It helps that this is a clean can to begin with. The label is diced tomatoes, tomato juice, and less than 2% salt, citric acid, and calcium chloride — the citric acid is for safe canning acidity and the calcium chloride keeps the dice firm, both standard and benign. There’s no added sugar; the 3g of sugars is simply the tomatoes’ own. For a cooking base you’ll use constantly, that’s about as honest as a can gets, which is why it lands a respectable 76 despite carrying almost no protein.
A cheap cooking staple — mind the salt, add the oil
The honest pitch for canned tomatoes is that they make good home cooking effortless and nearly free: 30 calories a serving, endless shelf life, and the backbone of pasta sauce, chili, soup, shakshuka, and a hundred stewed dishes. Unlike whole canned vegetables you’d drain, you cook tomatoes into the dish — the liquid is flavor — so the usual drain-and-rinse trick doesn’t apply here.
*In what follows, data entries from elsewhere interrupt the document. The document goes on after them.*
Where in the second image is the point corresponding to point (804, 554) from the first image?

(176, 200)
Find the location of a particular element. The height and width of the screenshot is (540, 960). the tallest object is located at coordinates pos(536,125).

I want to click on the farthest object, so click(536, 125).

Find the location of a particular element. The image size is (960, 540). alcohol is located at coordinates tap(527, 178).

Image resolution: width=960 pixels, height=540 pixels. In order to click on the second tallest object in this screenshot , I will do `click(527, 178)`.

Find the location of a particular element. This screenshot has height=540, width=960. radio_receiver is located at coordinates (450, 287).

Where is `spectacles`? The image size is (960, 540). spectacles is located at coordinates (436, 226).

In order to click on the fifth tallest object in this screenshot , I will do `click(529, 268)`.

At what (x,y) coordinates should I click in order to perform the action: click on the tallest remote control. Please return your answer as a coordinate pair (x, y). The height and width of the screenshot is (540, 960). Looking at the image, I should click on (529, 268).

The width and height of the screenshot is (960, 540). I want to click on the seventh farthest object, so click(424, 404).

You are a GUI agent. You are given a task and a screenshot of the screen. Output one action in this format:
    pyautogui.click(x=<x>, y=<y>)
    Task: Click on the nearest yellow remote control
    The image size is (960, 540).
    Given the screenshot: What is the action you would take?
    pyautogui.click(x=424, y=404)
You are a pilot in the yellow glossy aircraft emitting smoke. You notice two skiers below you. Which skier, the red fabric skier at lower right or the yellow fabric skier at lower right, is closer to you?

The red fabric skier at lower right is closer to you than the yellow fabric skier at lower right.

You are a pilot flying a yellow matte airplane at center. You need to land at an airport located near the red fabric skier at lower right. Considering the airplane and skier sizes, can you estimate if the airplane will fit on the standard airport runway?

That makes sodium the one thing to manage by recipe rather than at the colander. At 200mg per serving this can is moderate, not high, but it adds up across a pot of sauce, so the simple discipline is to taste before adding more salt — or buy the no-salt-added version and season it yourself for the same lycopene at a fraction of the sodium. One bonus worth knowing: lycopene is fat-soluble, so cooking the tomatoes with a little olive oil measurably increases how much of it you actually absorb. Cheap, low-calorie, and quietly one of the most nutritious cans in the aisle — the tomatoes earn their grade.
Scope
This page covers Hunt’s Diced Tomatoes (58 ONZ), UPC 00027000181799, as represented in USDA Branded Foods FDC 2769539. Hunt’s sells multiple variants in this product line — other sizes, flavors, or fat levels may have different macros and Labelgrade scores. Manufacturers periodically reformulate; always cross-reference the actual package label, especially if you have allergies or dietary restrictions.
Ingredients (from the USDA Branded Foods entry)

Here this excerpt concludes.